BackgroundMycoplasma pneumoniae (MP) is one of the major pathogens that causes respiratory tract infections, including community-acquired pneumonia (CAP). The aim of the current study was to conduct molecular genetic surveillance of an outbreak of pneumonia caused by MP in various regions of the Russian Federation between January 2024 and June 2025. MethodsMP, viral and bacterial co-infections were detected in 482 nasopharyngeal swabs from patients with CAP using real-time PCR method. To investigate the mutations associated with resistance to macrolides and quinolones we describe the development and usage of primer panels for the complete mgpA, 23S, parC, parE, gyrA, gyrB genes followed by high-throughput sequencing. To support the results of PCR for MP we applied the ELISA for 75 serum samples. ResultsMP was confirmed in 81.5% samples by real-time PCR and in 69.3% samples by ELISA. Bacterial co-infections were identified in 27.8% samples. H. influenzae was the most prevalent, detected in 19.7% samples, followed by S. pneumoniae (13.1%) and C. pneumoniae (0.8%). The most prevalent viral co-infections were RSV (16.2%), RV (14.7%), and hPIVs (9.5%). The A2063G mutation associated with macrolide resistance was found in 23% samples. Point mutations, A2064G and A2064C, were detected in 6 samples (1,8%). No significant mutations associated with resistance to quinolones were identified according to the sequencing of complete parC, parE, gyrA, gyrB genes. The phylogenetic analysis revealed that the mgpA gene sequences formed two distinct clades, 97.2% were classified as P1 type 1, while the remaining 2.8% were classified as P1 type 2. ConclusionThis study demonstrates a fundamental shift in the epidemiology of MP in the post-COVID-19 era, characterized by a transition from cyclical epidemics to year-round endemic circulation. We document increased disease severity, a dynamic profile of viral and bacterial co-infections, and significant geographic heterogeneity in macrolide resistance rates, which ranged from 0% to 50% across regions. The overall macrolide resistance rate was 23%, which is lower than previously reported. Furthermore, genotyping of the complete P1 adhesin gene revealed divergence, with a majority of sequences clustering within P1 type 1 and a minority within P1 type 2.

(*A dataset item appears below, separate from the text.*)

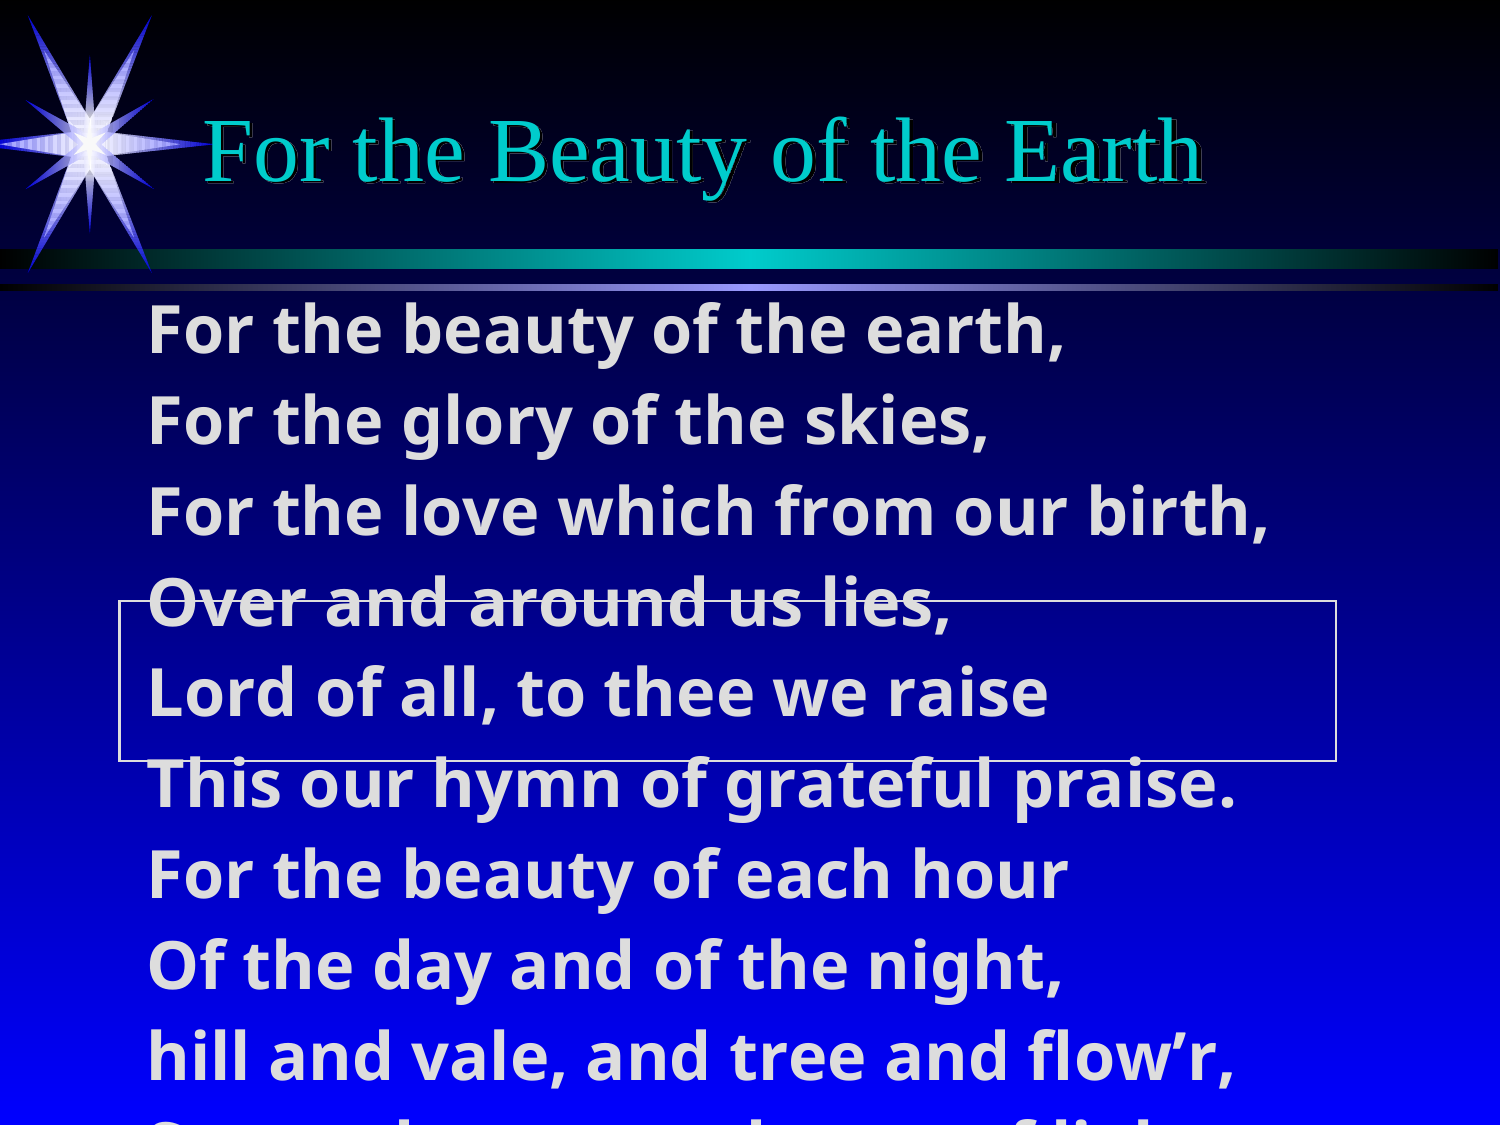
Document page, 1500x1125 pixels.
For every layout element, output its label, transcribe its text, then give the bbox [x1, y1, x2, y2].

背景：肺炎支原体（Mycoplasma pneumoniae, MP）是引发呼吸道感染（包括社区获得性肺炎（community-acquired pneumonia, CAP））的主要病原体之一。本研究旨在对2024年1月至2025年6月期间俄罗斯联邦多个地区发生的MP所致肺炎暴发开展分子流行病学监测。方法：采用实时荧光定量PCR（real-time PCR）法，对482份社区获得性肺炎患者的鼻咽拭子标本进行MP检测及病毒、细菌共感染筛查。为探究与大环内酯类（macrolides）和喹诺酮类（quinolones）耐药相关的突变，本研究开发并使用了针对完整mgpA、23S、parC、parE、gyrA、gyrB基因的引物组（primer panels），随后开展高通量测序（high-throughput sequencing）。为验证MP的PCR检测结果，我们对75份血清标本采用了酶联免疫吸附试验（ELISA）。结果：经实时荧光定量PCR检测，81.5%的标本确诊为MP感染；经ELISA检测，69.3%的标本呈MP阳性。27.8%的标本检出细菌共感染，其中以流感嗜血杆菌（H. influenzae）最为常见，检出率为19.7%，其次为肺炎链球菌（S. pneumoniae，13.1%）和肺炎衣原体（C. pneumoniae，0.8%）。最常见的病毒共感染类型为呼吸道合胞病毒（RSV，16.2%）、鼻病毒（RV，14.7%）及人副流感病毒（hPIVs，9.5%）。与大环内酯类耐药相关的A2063G突变在23%的标本中被检出；另有6份标本（占1.8%）检出A2064G及A2064C点突变。对完整parC、parE、gyrA、gyrB基因的测序结果显示，未发现与喹诺酮类耐药相关的显著性突变。系统发育分析（phylogenetic analysis）表明，mgpA基因序列可分为两个明确的进化枝：97.2%的序列归为P1型1，剩余2.8%归为P1型2。结论：本研究揭示了新冠后时代（post-COVID-19 era）MP流行病学的根本性转变，即从周期性暴发转变为全年持续性地方性流行。本研究记录了疾病严重程度的升高、病毒与细菌共感染的动态谱特征，以及大环内酯类耐药率的显著地域异质性：各地区耐药率介于0%至50%之间。总体大环内酯类耐药率为23%，低于此前的报道。此外，对完整P1黏附素基因（P1 adhesin gene）的基因分型结果显示序列存在分化：大部分序列聚类于P1型1，少数聚类于P1型2。